Mis au point en laboratoire à partir de compléments alimentaires comme les vitamines, les acides gras ou les minéraux, les nutricosmétiques ciblent des problèmes spécifiques, comme la cellulite, le vieillissement de la peau, les ongles cassants, ou encore, agissent à titre préventif, par exemple pour aider la peau à se prémunir contre les rayons UV.

Bref, les nutricosmétiques sont à la beauté ce que les multivitamines et autres suppléments sont à l'alimentation. «En effet, certains nutriments ont pour fonction de maintenir notre apparence, comme la vitamine A et ses bienfaits pour la santé des yeux et de la peau. Cela dit, il est nettement plus sain de la consommer sous forme d'aliments que de dépenser une fortune pour manger des pilules qui n'offriront peut-être pas des résultats significatifs. C'est comme pour les suppléments alimentaires ; c'est toujours mieux absorbé par l'intermédiaire des aliments», croit Catherine Lefebvre, nutritionniste.

«Les nutricosmétiques ne remplaceront jamais une alimentation saine, soutient Nathalie Pelletier, nutritionniste pour l'entreprise québécoise Functionalab, qui se spécialise notamment en nutricosmétiques. Mais même si on s'efforce de bien manger, il est difficile d'aller chercher tous ses nutriments. En fait, les nutricosmétiques ciblent des objectifs beauté spécifiques, grâce à des ingrédients et des doses précises. C'est un peu comme un athlète qui prend des suppléments riches en protéines pour se construire une bonne masse musculaire!», compare-t-elle.
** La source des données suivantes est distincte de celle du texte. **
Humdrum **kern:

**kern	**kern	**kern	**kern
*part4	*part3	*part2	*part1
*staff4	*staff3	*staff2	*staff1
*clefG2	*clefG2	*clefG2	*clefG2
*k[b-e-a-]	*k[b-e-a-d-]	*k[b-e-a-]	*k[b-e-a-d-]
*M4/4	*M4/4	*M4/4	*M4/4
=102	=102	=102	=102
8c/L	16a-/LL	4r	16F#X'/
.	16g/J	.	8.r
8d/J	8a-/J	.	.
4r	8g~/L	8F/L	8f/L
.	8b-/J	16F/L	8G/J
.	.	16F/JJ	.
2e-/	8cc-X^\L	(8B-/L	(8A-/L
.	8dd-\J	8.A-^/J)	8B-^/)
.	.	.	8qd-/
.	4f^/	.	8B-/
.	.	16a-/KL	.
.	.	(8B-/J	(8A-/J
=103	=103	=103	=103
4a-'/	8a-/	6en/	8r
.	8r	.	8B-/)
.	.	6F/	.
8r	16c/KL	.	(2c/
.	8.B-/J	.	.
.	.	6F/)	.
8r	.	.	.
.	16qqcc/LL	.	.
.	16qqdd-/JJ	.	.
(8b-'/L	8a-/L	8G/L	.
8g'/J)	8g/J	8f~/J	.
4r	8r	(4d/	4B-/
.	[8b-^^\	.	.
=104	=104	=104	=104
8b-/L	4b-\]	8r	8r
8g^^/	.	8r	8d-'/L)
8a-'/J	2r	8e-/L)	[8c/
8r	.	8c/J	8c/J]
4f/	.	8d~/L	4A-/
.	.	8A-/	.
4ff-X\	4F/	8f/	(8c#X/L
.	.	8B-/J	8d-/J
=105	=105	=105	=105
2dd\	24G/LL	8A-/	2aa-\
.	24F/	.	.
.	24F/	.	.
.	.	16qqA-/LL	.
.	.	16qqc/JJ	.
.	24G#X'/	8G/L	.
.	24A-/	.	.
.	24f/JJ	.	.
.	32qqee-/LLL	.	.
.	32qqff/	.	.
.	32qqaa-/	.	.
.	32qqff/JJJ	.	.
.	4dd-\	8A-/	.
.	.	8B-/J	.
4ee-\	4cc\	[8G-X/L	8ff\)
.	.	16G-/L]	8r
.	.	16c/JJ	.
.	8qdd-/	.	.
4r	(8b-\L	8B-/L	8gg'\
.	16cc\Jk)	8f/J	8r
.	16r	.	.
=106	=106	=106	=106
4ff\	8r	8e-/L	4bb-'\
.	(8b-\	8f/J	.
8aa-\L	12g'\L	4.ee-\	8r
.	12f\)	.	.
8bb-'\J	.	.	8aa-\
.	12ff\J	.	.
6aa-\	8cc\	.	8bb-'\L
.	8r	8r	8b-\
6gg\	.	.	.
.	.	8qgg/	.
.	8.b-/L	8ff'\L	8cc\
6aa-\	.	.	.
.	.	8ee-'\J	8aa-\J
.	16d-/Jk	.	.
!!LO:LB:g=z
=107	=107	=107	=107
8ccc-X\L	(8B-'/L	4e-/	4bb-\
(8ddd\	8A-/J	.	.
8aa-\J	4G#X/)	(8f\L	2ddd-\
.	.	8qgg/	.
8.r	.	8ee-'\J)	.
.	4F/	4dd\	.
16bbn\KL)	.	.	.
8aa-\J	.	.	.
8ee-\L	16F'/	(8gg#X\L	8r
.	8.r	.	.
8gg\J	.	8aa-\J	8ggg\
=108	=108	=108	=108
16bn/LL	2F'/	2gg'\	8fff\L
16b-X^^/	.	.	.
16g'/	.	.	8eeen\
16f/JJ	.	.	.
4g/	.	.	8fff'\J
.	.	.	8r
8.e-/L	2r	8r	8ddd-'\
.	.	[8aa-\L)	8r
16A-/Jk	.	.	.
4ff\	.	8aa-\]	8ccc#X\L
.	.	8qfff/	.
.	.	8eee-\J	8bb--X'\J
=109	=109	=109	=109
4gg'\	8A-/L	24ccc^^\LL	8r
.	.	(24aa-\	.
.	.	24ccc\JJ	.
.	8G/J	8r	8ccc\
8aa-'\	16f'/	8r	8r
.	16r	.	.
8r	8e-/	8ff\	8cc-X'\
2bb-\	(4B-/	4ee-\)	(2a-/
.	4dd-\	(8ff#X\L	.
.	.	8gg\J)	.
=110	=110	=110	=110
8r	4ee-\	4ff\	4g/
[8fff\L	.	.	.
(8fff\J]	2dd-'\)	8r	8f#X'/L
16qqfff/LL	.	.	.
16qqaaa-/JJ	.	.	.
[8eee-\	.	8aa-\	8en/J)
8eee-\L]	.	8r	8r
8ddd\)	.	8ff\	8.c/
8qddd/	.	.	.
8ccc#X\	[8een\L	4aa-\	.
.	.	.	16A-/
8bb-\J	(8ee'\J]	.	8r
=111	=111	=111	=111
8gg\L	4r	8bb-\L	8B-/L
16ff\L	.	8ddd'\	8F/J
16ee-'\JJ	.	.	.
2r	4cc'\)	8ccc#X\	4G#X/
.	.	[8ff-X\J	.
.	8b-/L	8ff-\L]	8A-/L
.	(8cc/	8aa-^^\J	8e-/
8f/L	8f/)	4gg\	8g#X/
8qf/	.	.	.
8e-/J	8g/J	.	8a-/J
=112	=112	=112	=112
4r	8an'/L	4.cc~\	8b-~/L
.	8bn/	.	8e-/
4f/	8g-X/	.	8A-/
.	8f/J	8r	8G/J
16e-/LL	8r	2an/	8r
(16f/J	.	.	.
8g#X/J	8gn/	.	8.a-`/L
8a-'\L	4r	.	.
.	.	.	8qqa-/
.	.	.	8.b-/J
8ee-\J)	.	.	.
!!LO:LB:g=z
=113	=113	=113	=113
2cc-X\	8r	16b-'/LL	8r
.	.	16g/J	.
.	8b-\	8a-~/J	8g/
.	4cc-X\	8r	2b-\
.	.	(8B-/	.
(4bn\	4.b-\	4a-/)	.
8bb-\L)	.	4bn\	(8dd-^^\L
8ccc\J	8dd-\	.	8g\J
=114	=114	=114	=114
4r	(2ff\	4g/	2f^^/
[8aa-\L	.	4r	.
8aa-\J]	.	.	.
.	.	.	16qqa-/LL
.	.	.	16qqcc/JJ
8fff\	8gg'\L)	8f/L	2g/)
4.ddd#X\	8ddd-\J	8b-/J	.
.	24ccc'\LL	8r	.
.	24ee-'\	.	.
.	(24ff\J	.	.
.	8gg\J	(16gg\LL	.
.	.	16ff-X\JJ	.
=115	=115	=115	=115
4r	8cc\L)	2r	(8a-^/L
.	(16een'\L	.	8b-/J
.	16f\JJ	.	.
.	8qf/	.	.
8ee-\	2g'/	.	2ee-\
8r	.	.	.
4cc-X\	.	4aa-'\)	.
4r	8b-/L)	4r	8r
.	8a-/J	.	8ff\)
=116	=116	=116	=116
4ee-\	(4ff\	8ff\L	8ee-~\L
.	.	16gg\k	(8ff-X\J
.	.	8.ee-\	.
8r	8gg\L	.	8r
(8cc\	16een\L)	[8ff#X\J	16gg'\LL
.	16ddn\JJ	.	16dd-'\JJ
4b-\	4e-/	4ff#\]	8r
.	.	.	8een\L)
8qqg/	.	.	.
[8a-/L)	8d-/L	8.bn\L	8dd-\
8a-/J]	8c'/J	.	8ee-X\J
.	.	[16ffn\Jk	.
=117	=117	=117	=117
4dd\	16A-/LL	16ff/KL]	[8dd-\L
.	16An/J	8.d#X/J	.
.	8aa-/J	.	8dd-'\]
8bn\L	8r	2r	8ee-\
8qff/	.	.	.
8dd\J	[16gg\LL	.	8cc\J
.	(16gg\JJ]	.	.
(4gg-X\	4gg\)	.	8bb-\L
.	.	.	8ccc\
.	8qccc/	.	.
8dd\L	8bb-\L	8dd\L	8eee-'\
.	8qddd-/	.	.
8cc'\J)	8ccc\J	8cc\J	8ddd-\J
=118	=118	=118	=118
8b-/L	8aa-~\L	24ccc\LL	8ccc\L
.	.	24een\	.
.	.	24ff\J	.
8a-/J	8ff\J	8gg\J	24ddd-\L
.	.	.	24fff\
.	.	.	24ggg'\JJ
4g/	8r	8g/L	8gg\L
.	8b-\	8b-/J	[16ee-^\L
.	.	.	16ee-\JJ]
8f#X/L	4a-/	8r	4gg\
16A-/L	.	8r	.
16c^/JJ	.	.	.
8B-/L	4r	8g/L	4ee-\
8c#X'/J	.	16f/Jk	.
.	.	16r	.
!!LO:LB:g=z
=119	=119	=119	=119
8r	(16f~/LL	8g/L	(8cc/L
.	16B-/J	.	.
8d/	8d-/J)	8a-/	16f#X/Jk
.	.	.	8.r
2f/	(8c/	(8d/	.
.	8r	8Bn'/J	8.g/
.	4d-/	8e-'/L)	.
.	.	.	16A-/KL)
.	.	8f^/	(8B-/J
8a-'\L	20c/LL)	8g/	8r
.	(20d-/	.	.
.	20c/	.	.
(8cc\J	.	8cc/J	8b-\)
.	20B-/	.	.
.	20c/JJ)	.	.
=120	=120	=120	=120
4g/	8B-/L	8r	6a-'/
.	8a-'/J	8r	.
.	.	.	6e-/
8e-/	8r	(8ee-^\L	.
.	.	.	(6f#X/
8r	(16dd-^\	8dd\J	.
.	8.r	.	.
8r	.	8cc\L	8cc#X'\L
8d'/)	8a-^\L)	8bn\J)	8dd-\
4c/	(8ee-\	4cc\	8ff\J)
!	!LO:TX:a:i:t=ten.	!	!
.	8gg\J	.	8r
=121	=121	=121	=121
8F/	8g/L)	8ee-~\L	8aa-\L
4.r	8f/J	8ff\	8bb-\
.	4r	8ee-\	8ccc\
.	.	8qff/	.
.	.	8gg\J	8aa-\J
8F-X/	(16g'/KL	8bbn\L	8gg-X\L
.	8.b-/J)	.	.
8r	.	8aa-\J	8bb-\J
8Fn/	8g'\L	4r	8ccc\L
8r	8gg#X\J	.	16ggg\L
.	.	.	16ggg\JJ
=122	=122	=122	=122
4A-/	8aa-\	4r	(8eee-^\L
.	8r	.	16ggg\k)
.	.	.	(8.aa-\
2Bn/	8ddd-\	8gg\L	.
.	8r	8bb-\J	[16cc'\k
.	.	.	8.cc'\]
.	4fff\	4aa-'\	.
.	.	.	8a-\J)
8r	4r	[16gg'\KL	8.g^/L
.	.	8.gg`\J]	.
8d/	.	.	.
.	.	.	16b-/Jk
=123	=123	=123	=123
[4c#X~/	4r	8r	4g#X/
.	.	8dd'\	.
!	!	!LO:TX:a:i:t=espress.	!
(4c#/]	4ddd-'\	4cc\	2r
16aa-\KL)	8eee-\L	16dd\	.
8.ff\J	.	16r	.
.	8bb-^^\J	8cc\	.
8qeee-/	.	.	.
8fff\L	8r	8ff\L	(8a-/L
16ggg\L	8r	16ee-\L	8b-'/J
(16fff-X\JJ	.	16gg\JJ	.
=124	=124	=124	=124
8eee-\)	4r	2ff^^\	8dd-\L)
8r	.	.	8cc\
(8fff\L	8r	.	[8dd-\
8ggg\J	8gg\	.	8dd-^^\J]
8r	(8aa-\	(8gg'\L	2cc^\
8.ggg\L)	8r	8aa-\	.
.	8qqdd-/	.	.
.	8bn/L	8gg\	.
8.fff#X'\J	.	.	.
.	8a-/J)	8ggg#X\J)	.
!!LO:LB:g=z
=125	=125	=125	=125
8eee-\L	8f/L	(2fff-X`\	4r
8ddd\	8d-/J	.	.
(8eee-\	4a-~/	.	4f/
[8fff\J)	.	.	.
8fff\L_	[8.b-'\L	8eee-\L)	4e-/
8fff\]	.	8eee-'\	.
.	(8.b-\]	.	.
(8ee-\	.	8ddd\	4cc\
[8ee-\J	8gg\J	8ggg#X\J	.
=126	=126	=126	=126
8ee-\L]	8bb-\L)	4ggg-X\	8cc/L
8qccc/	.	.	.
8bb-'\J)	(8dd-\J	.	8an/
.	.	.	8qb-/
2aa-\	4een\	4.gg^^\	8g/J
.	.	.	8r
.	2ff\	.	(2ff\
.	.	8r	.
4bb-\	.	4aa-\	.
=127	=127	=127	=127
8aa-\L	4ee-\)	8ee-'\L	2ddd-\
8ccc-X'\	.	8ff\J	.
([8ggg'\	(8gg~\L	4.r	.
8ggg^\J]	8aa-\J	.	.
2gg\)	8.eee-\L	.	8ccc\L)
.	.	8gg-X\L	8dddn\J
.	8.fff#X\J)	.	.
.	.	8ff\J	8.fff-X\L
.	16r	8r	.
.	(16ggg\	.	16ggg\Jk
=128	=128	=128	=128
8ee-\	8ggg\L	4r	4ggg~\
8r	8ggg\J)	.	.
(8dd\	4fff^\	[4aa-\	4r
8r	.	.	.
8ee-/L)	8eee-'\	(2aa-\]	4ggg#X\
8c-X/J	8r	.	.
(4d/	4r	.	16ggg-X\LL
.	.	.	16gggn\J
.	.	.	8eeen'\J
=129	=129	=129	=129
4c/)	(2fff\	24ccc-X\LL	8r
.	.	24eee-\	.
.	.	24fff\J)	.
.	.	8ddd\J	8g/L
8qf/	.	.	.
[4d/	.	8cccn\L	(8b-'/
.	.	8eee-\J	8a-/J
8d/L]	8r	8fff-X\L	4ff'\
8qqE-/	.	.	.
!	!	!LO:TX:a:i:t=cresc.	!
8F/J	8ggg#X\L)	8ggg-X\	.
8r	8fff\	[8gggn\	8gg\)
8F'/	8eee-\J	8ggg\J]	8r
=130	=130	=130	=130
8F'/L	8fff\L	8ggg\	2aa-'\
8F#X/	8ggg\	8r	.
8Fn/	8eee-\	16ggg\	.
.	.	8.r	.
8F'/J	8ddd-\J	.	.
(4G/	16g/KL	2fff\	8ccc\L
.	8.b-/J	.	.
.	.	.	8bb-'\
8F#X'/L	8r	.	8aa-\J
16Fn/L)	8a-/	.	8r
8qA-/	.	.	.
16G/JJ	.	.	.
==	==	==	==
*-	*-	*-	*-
Mais comment s'assurer que ces différents micronutriments soient absorbés correctement par notre organisme et agissent là où ils sont censés le faire? Stéphanie Côté, nutritionniste pour Extenso, est sceptique: «Par exemple, le corps gère les protéines d'un supplément de collagène comme celles des viandes; en les digérant, il les décompose et les réutilise selon les besoins. Un supplément de collagène ne prend pas le chemin vers la peau, tout comme un supplément de vinaigre de cidre ne va pas faire fondre le gras autour du ventre! Ça ne fonctionne tout simplement pas comme ça.»

Un commentaire que Mme Pelletier admet avoir déjà entendu. «Il est sûr que le collagène ne va pas venir agir directement sur la peau; il va plutôt, s'il est bien absorbé, venir stimuler la production naturelle de collagène», argue-t-elle.

Au final, il est peut-être des nutricosmétiques comme de l'industrie des cosmétiques en général: si certains produits peuvent aider à diminuer l'apparence des rides, à redonner de la fermeté à la peau ou à réduire la cellulite, on est encore loin d'avoir trouvé le produit miracle qui nous redonnera nos 20 ans. En attentant, on peut toujours rêver... pilules à la main ou pas.

La réglementation au Canada

Produits de santé naturels

La plupart des nutricosmétiques entrent dans cette catégorie. Deux options: le produit est homologué par Santé Canada, avec un numéro de produit naturel (NPN) à six chiffres, ce qui signifie que les affirmations de l'entreprise quant aux bienfaits de son produit ont été vérifiées, et la liste des ingrédients, contrôlé. Autrement, un produit peut avoir un numéro exemption (NE) à six chiffres, lorsqu'il n'a pas encore subi une évaluation coontrôlée, mais qu'il est tout de même considéré comme sûr.

Plus d'information: www.hc-sc.gc.ca

Aliments

Certains nutricosmétiques, comme le Cocktail Vitalité d'Inovacure, sont considérés comme des aliments. Dans ce cas, ils doivent être approuvés par ACIA (Agence canadienne d'inspection des aliments).